We’koqma’q First Nation to Begin Livelihood Fishery
Mi’kmaw Harvesters from We’koqma’q First Nation have worked together to build a Netukulimk Livelihood Fisheries Plan for their community and will be joining other communities on the waters to fish for a moderate livelihood.
Like many Mi’kmaw communities, the community developed Netukulimk Livelihood Fisheries Plans outlines and provides community authority and management for their Constitutionally protected Right to fish for a moderate livelihood. We’koqma’q has come to an understanding with the Department of Fisheries and Oceans Canada (DFO) and authorized harvesters will be able to fish and sell, pursuant to their Right and according to their community Plan.
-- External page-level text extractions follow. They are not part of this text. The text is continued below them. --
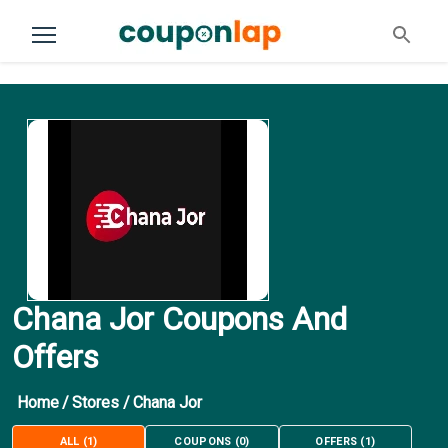
Chana Jor Coupons And
Offers
Home
/
Stores
/
Chana Jor
ALL
(
1
)
COUPONS
(
0
)
OFFERS
(
1
)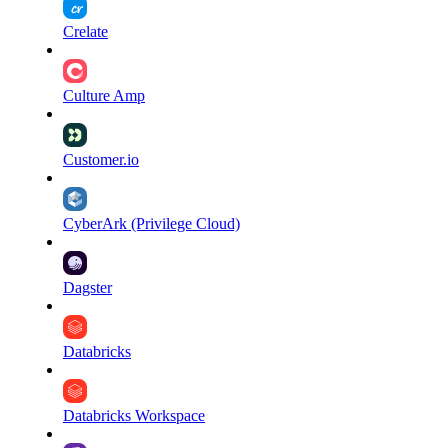
Crelate
Culture Amp
Customer.io
CyberArk (Privilege Cloud)
Dagster
Databricks
Databricks Workspace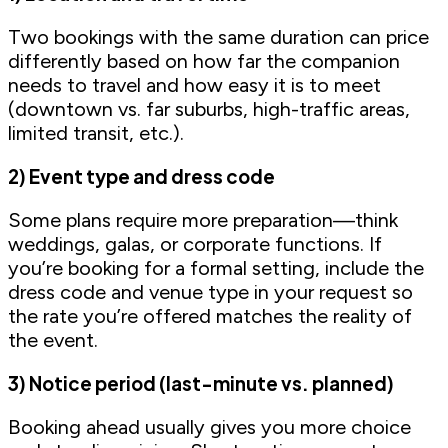
Two bookings with the same duration can price
differently based on how far the companion
needs to travel and how easy it is to meet
(downtown vs. far suburbs, high-traffic areas,
limited transit, etc.).
2) Event type and dress code
Some plans require more preparation—think
weddings, galas, or corporate functions. If
you’re booking for a formal setting, include the
dress code and venue type in your request so
the rate you’re offered matches the reality of
the event.
3) Notice period (last-minute vs. planned)
Booking ahead usually gives you more choice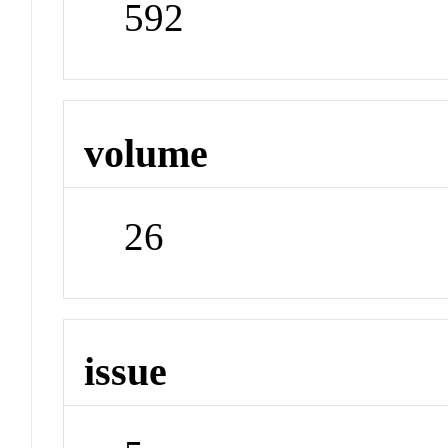
592
volume
26
issue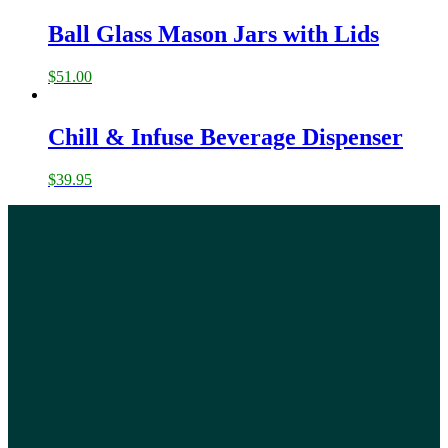
Ball Glass Mason Jars with Lids
$
51.00
Chill & Infuse Beverage Dispenser
$
39.95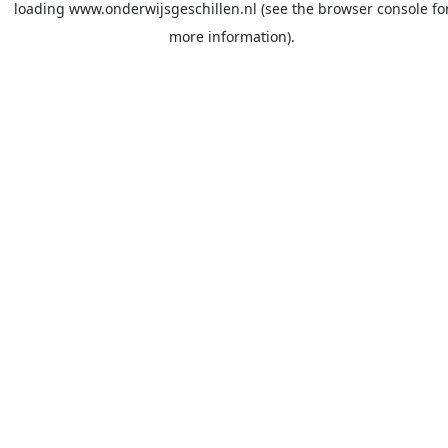
loading
www.onderwijsgeschillen.nl
(see the
browser console
fo
more information).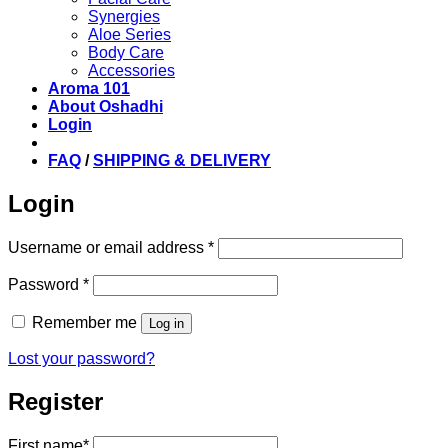
Synergies
Aloe Series
Body Care
Accessories
Aroma 101
About Oshadhi
Login
FAQ
/
SHIPPING & DELIVERY
Login
Required
Username or email address
*
Required
Password
*
Remember me
Log in
Lost your password?
Register
First name
*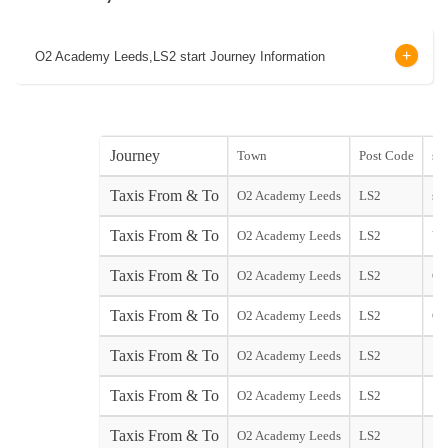
O2 Academy Leeds,LS2 start Journey Information
Journey
Town
Post Code
sta
Taxis From & To
O2 Academy Leeds
LS2
sta
Taxis From & To
O2 Academy Leeds
LS2
Yor
Taxis From & To
O2 Academy Leeds
LS2
Ga
Taxis From & To
O2 Academy Leeds
LS2
Ga
Taxis From & To
O2 Academy Leeds
LS2
Taxis From & To
O2 Academy Leeds
LS2
Taxis From & To
O2 Academy Leeds
LS2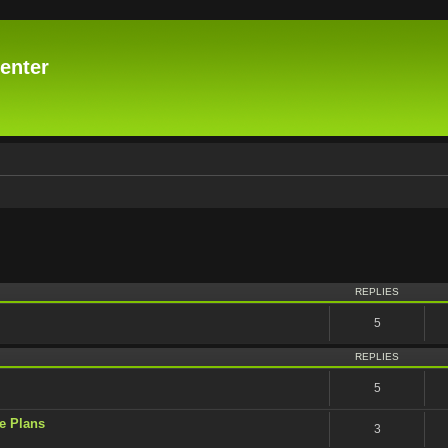
enter
vanced search
REPLIES
5
REPLIES
5
e Plans
3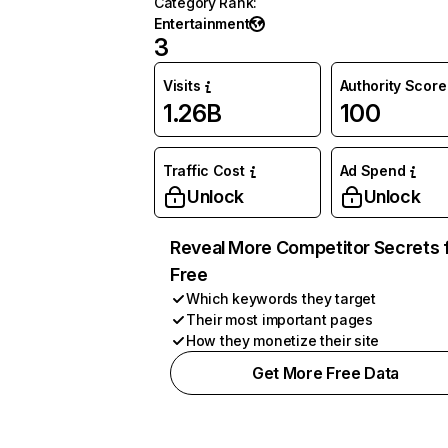
Category Rank
:
Entertainment
3
Visits
Authority Score
1.26B
100
Traffic Cost
Ad Spend
Unlock
Unlock
Reveal More Competitor Secrets 
Free
Which keywords they target
Their most important pages
How they monetize their site
Get More Free Data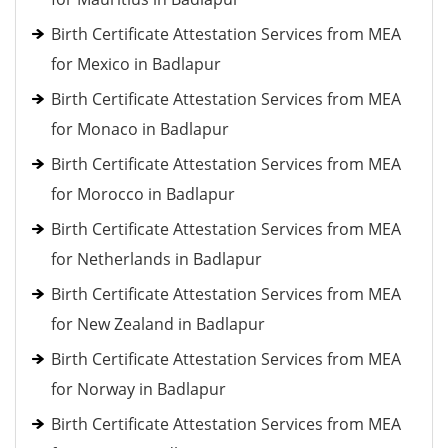
Birth Certificate Attestation Services from MEA
for Mexico in Badlapur
Birth Certificate Attestation Services from MEA
for Monaco in Badlapur
Birth Certificate Attestation Services from MEA
for Morocco in Badlapur
Birth Certificate Attestation Services from MEA
for Netherlands in Badlapur
Birth Certificate Attestation Services from MEA
for New Zealand in Badlapur
Birth Certificate Attestation Services from MEA
for Norway in Badlapur
Birth Certificate Attestation Services from MEA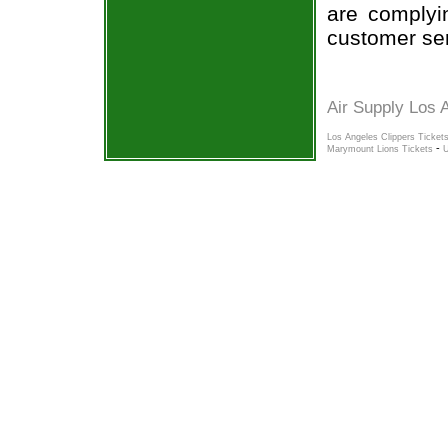
are complyi
customer ser
Air Supply Los 
Los Angeles Clippers Ticket
-
Marymount Lions Tickets
U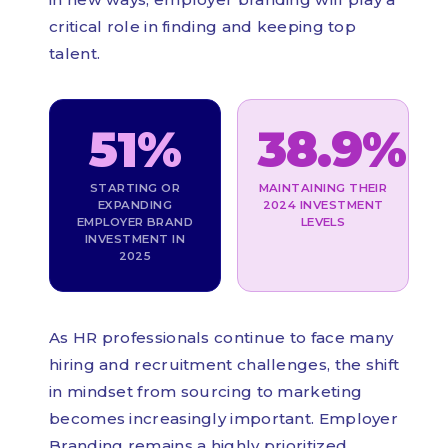
critical role in finding and keeping top
talent.
51%
38.9%
STARTING OR
MAINTAINING THEIR
EXPANDING
2024 INVESTMENT
EMPLOYER BRAND
LEVELS
INVESTMENT IN
2025
As HR professionals continue to face many
hiring and recruitment challenges, the shift
in mindset from sourcing to marketing
becomes increasingly important. Employer
Branding remains a highly prioritized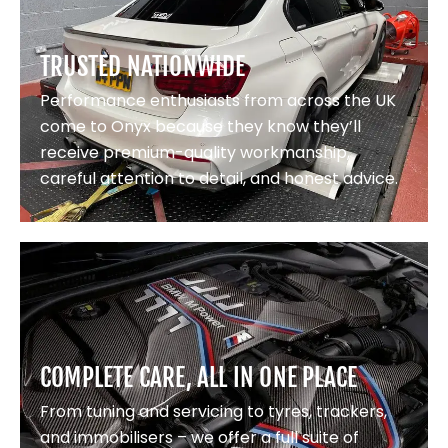
TRUSTED NATIONWIDE
Performance enthusiasts from across the UK
come to Onyx because they know they’ll
receive premium-quality workmanship,
careful attention to detail, and honest advice.
COMPLETE CARE, ALL IN ONE PLACE
From tuning and servicing to tyres, trackers,
and immobilisers – we offer a full suite of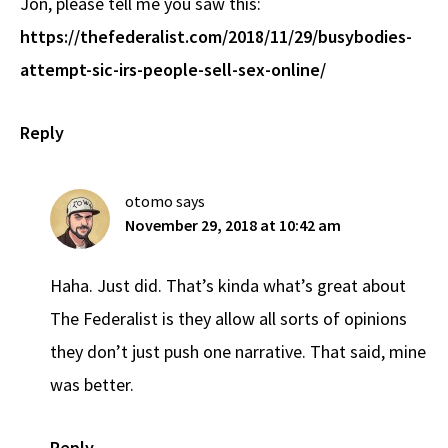
Jon, please tell me you saw this:
https://thefederalist.com/2018/11/29/busybodies-
attempt-sic-irs-people-sell-sex-online/
Reply
otomo
says
November 29, 2018 at 10:42 am
Haha. Just did. That’s kinda what’s great about
The Federalist is they allow all sorts of opinions
they don’t just push one narrative. That said, mine
was better.
Reply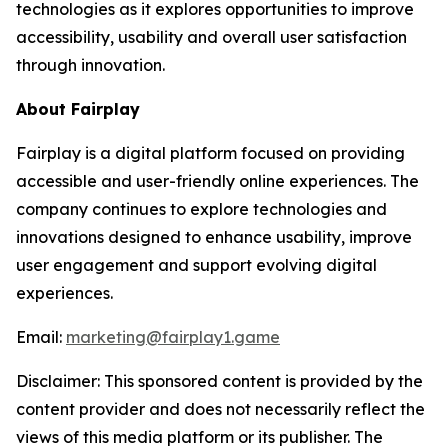
technologies as it explores opportunities to improve
accessibility, usability and overall user satisfaction
through innovation.
About Fairplay
Fairplay is a digital platform focused on providing
accessible and user-friendly online experiences. The
company continues to explore technologies and
innovations designed to enhance usability, improve
user engagement and support evolving digital
experiences.
Email:
marketing@fairplay1.game
Disclaimer: This sponsored content is provided by the
content provider and does not necessarily reflect the
views of this media platform or its publisher. The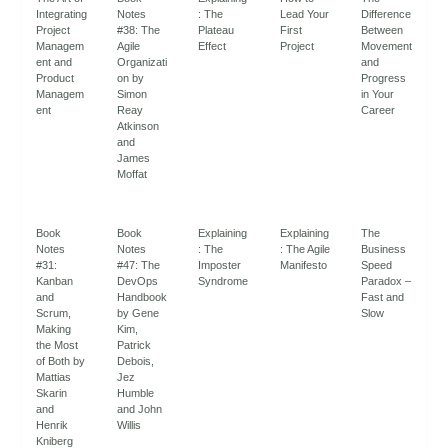
Integrating
Notes
: The
Lead Your
Difference
Project
#38: The
Plateau
First
Between
Managem
Agile
Effect
Project
Movement
ent and
Organizati
and
Product
on by
Progress
Managem
Simon
in Your
ent
Reay
Career
Atkinson
and
James
Moffat
Book
Book
Explaining
Explaining
The
Notes
Notes
: The
: The Agile
Business
#31:
#47: The
Imposter
Manifesto
Speed
Kanban
DevOps
Syndrome
Paradox –
and
Handbook
Fast and
Scrum,
by Gene
Slow
Making
Kim,
the Most
Patrick
of Both by
Debois,
Mattias
Jez
Skarin
Humble
and
and John
Henrik
Willis
Kniberg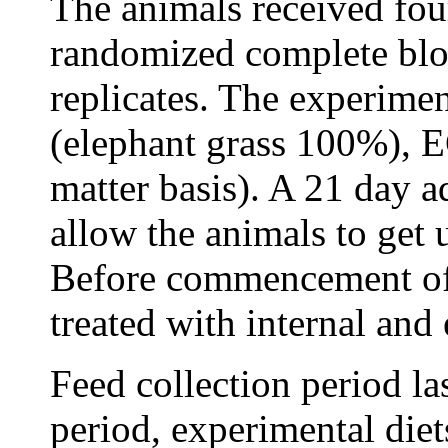
The animals received four
randomized complete blo
replicates. The experime
(elephant grass 100%),
matter basis). A 21 day a
allow the animals to get 
Before commencement of 
treated with internal and 
Feed collection period la
period, experimental diet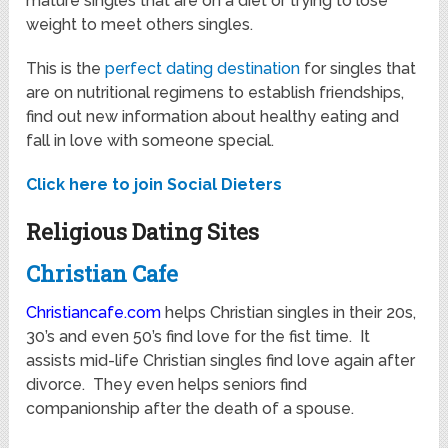
mature singles that are on a diet or trying to lose
weight to meet others singles.
This is the
perfect dating destination
for singles that
are on nutritional regimens to establish friendships,
find out new information about healthy eating and
fall in love with someone special.
Click here to join Social Dieters
Religious Dating Sites
Christian Cafe
Christiancafe.com
helps Christian singles in their 20s,
30’s and even 50’s find love for the fist time. It
assists mid-life Christian singles find love again after
divorce. They even helps seniors find
companionship after the death of a spouse.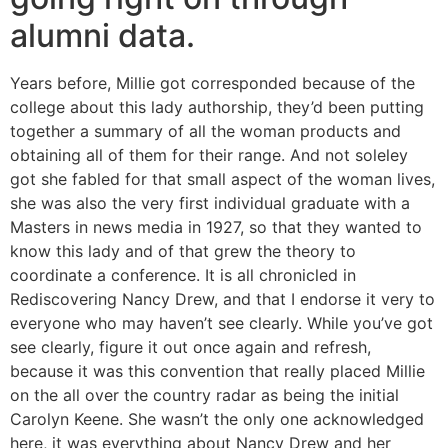
alumni data.
Years before, Millie got corresponded because of the
college about this lady authorship, they’d been putting
together a summary of all the woman products and
obtaining all of them for their range. And not soleley
got she fabled for that small aspect of the woman lives,
she was also the very first individual graduate with a
Masters in news media in 1927, so that they wanted to
know this lady and of that grew the theory to
coordinate a conference. It is all chronicled in
Rediscovering Nancy Drew, and that I endorse it very to
everyone who may haven’t see clearly. While you’ve got
see clearly, figure it out once again and refresh,
because it was this convention that really placed Millie
on the all over the country radar as being the initial
Carolyn Keene. She wasn’t the only one acknowledged
here, it was everything about Nancy Drew and her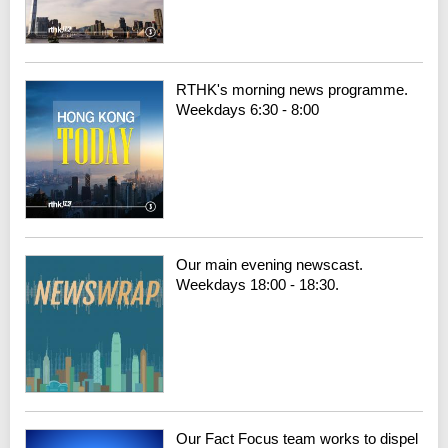
RTHK's morning news programme.
Weekdays 6:30 - 8:00
Our main evening newscast.
Weekdays 18:00 - 18:30.
Our Fact Focus team works to dispel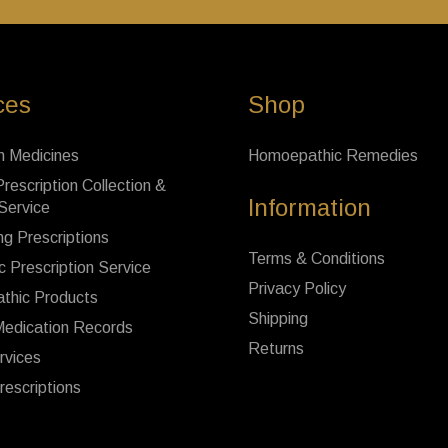
ces
Shop
n Medicines
Homoepathic Remedies
rescription Collection &
Information
 Service
ng Prescriptions
Terms & Conditions
c Prescription Service
Privacy Policy
thic Products
Shipping
Medication Records
Returns
rvices
rescriptions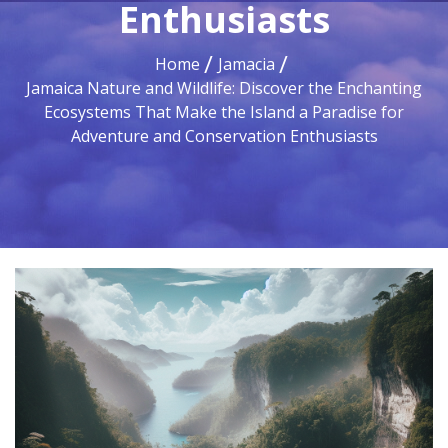
Enthusiasts
Home
Jamacia
Jamaica Nature and Wildlife: Discover the Enchanting
Ecosystems That Make the Island a Paradise for
Adventure and Conservation Enthusiasts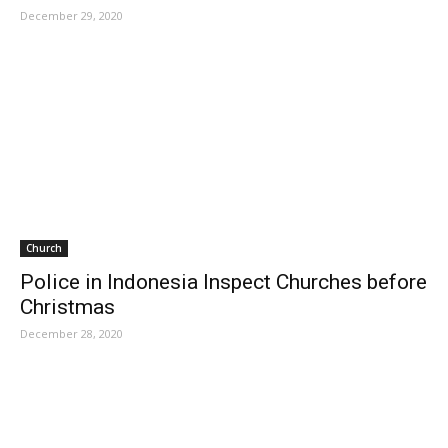
December 29, 2020
Church
Police in Indonesia Inspect Churches before
Christmas
December 28, 2020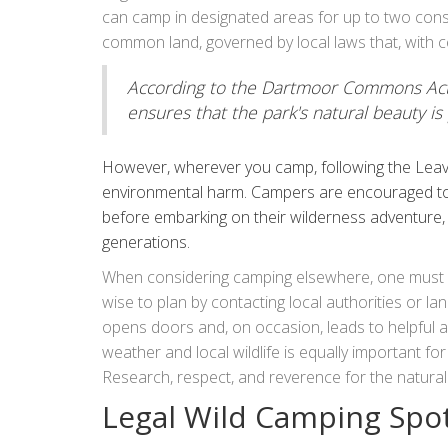
responsibly. This means respecting the environme
can camp in designated areas for up to two cons
their footprint.
common land, governed by local laws that, with c
According to the Dartmoor Commons Act o
ensures that the park's natural beauty is 
However, wherever you camp, following the Leave
environmental harm. Campers are encouraged to 
before embarking on their wilderness adventure,
generations.
When considering camping elsewhere, one must exe
wise to plan by contacting local authorities or l
opens doors and, on occasion, leads to helpful a
weather and local wildlife is equally important fo
Research, respect, and reverence for the natura
experience, whether it be deep in the woods or ato
Legal Wild Camping Spot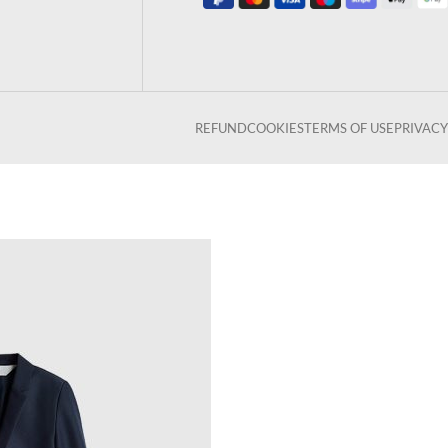
REFUND
COOKIES
TERMS OF USE
PRIVACY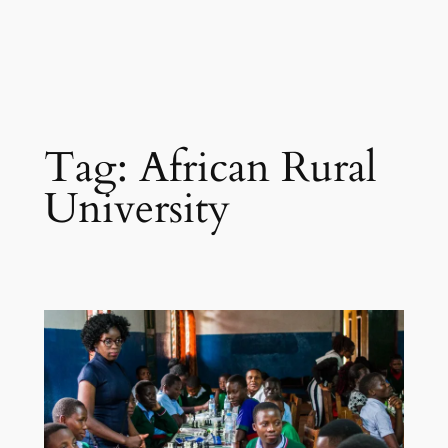
Tag:
African Rural
University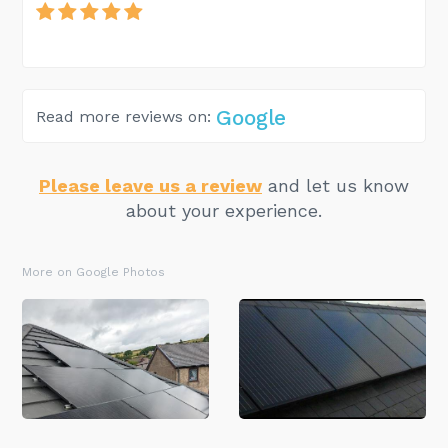
Google
Read more reviews on:
Please leave us a review
and let us know
about your experience.
More on Google Photos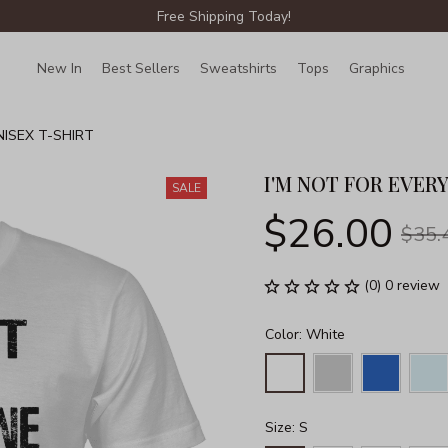
Free Shipping Today!
New In
Best Sellers
Sweatshirts
Tops
Graphics
Lin
NISEX T-SHIRT
I'M NOT FOR EVER
SALE
$26.00
$35.
(0) 0 review
Color: White
Size: S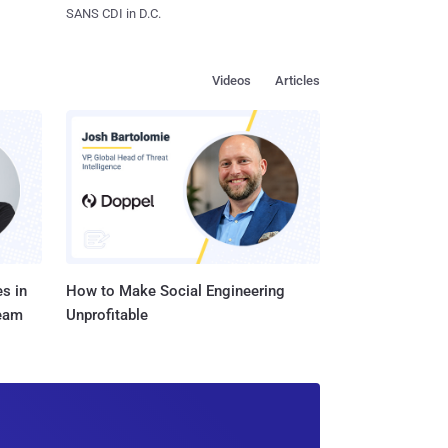
SANS CDI in D.C.
Videos
Articles
s in
How to Make Social Engineering
Team
Unprofitable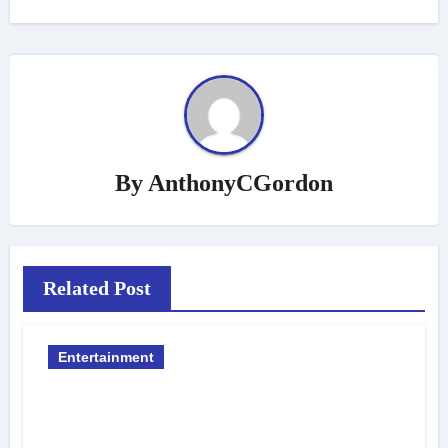
By
AnthonyCGordon
Related Post
Entertainment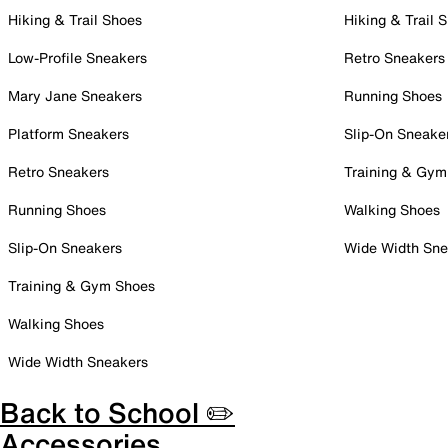
Hiking & Trail Shoes
Hiking & Trail 
Low-Profile Sneakers
Retro Sneakers
Mary Jane Sneakers
Running Shoes
Platform Sneakers
Slip-On Sneake
Retro Sneakers
Training & Gym
Running Shoes
Walking Shoes
Slip-On Sneakers
Wide Width Sne
Training & Gym Shoes
Walking Shoes
Wide Width Sneakers
Back to School ✏️
Accessories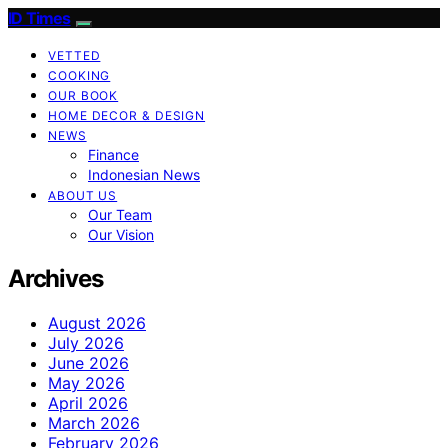
ID Times
VETTED
COOKING
OUR BOOK
HOME DECOR & DESIGN
NEWS
Finance
Indonesian News
ABOUT US
Our Team
Our Vision
Archives
August 2026
July 2026
June 2026
May 2026
April 2026
March 2026
February 2026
“Our harvesters continued to voice how they wanted to be able to exercise their Treaty Rights safely and they are excited to be able to provide for their families and our community through exercising their inherent rights,” said Chief Annie Bernard-Daisley, We’koqma’q First Nation. “We are proud of the Plan that our community built and the work they have put in leading up to this launch. A special thank you goes to Brennan Peters, our Moderate Livelihood Navigator, for his part in this important work.”
We’koqma’q and DFO met through formal consultation and came to an interim understanding on how We’koqma’q would implement their Netukulimk Livelihood Fisheries Plan, without having to sign any agreements, or change how their community harvesters want to see their Treaty Rights implemented.
“It’s been years since the Marshall Decision and it’s time that our Mi’kmaw harvesters can exercise their Rights without fear of their gear and equipment being seized. We have come a long way and we want to thank and recognize the communities that have come before us to see our people continue traditions that have been an important part of our culture since time immemorial,” continued Chief Bernard-Daisley.
The Assembly of Nova Scotia Mi’kmaw Chiefs continues to support decisions made by Mi’kmaw communities on how they will proceed with their Netukulimk Livelihood Fishery and welcomes today’s announcement from We’koqma’q as another step in the right direction towards self-governance. While interim understandings with DFO are allowing community harvesters to fish for a living, the Assembly still sees the need for significant changes within the Fisheries Act to allow for the Mi’kmaq to truly self-govern moderate livelihood fisheries outside of DFO’s system and licenses.